[[ Extracted material, beginning ]]
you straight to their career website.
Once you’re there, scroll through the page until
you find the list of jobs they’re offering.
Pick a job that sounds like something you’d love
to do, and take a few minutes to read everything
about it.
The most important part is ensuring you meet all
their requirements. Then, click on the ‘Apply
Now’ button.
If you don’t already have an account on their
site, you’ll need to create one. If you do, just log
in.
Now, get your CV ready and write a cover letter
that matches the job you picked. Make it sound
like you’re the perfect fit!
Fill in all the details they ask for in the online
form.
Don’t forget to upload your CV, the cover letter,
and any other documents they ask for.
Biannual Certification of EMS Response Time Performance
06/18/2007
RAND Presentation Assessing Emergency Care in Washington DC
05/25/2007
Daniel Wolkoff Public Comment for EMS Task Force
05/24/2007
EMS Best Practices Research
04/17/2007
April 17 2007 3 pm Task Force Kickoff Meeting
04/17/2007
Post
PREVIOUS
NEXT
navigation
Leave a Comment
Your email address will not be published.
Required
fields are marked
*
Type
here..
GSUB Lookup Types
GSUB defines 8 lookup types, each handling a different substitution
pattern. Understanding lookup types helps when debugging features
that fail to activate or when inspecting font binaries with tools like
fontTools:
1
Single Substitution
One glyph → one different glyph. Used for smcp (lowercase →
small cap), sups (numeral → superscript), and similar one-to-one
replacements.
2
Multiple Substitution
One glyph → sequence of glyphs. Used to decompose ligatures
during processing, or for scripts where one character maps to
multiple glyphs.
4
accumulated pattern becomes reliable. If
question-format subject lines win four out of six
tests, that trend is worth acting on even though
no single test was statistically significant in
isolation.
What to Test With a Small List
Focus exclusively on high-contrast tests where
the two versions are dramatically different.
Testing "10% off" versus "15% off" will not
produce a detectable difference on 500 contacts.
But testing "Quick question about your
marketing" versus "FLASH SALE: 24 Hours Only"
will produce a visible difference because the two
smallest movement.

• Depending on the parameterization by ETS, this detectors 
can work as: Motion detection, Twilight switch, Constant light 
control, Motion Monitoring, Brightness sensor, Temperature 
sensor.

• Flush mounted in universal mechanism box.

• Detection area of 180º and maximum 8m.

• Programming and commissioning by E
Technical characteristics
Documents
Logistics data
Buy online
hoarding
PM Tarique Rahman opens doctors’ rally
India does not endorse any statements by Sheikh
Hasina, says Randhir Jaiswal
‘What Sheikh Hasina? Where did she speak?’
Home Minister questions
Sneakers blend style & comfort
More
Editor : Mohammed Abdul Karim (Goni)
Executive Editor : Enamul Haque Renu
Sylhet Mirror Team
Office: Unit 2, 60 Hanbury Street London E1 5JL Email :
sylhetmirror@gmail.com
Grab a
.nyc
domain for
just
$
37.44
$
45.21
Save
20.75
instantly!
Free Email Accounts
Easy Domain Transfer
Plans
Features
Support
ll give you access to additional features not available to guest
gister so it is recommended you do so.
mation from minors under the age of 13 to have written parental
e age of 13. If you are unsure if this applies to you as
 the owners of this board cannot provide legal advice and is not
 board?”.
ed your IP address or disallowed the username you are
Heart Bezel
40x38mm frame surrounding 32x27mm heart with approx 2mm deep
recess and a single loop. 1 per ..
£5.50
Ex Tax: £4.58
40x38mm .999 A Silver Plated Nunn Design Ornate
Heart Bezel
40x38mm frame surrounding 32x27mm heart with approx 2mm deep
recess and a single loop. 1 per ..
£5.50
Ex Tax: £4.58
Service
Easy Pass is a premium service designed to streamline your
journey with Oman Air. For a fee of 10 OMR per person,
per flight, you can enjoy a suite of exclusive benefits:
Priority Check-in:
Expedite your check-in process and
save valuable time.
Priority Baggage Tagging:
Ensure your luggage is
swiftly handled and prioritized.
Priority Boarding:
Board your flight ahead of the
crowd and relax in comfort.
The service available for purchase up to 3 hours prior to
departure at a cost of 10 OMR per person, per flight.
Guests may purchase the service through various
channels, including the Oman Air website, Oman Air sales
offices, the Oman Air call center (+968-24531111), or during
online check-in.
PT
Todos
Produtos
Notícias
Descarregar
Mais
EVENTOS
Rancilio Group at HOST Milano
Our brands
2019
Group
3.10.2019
[[ Extracted material, end ]]
* What is needed *
Reproduce verbatim the lines of the material starting at the line that contains "ETS, this detectors" and ending at the line that contains "and maximum 8m.", including both of those lines.

* Answer box *
• Depending on the parameterization by ETS, this detectors 
can work as: Motion detection, Twilight switch, Constant light 
control, Motion Monitoring, Brightness sensor, Temperature 
sensor.

• Flush mounted in universal mechanism box.

• Detection area of 180º and maximum 8m.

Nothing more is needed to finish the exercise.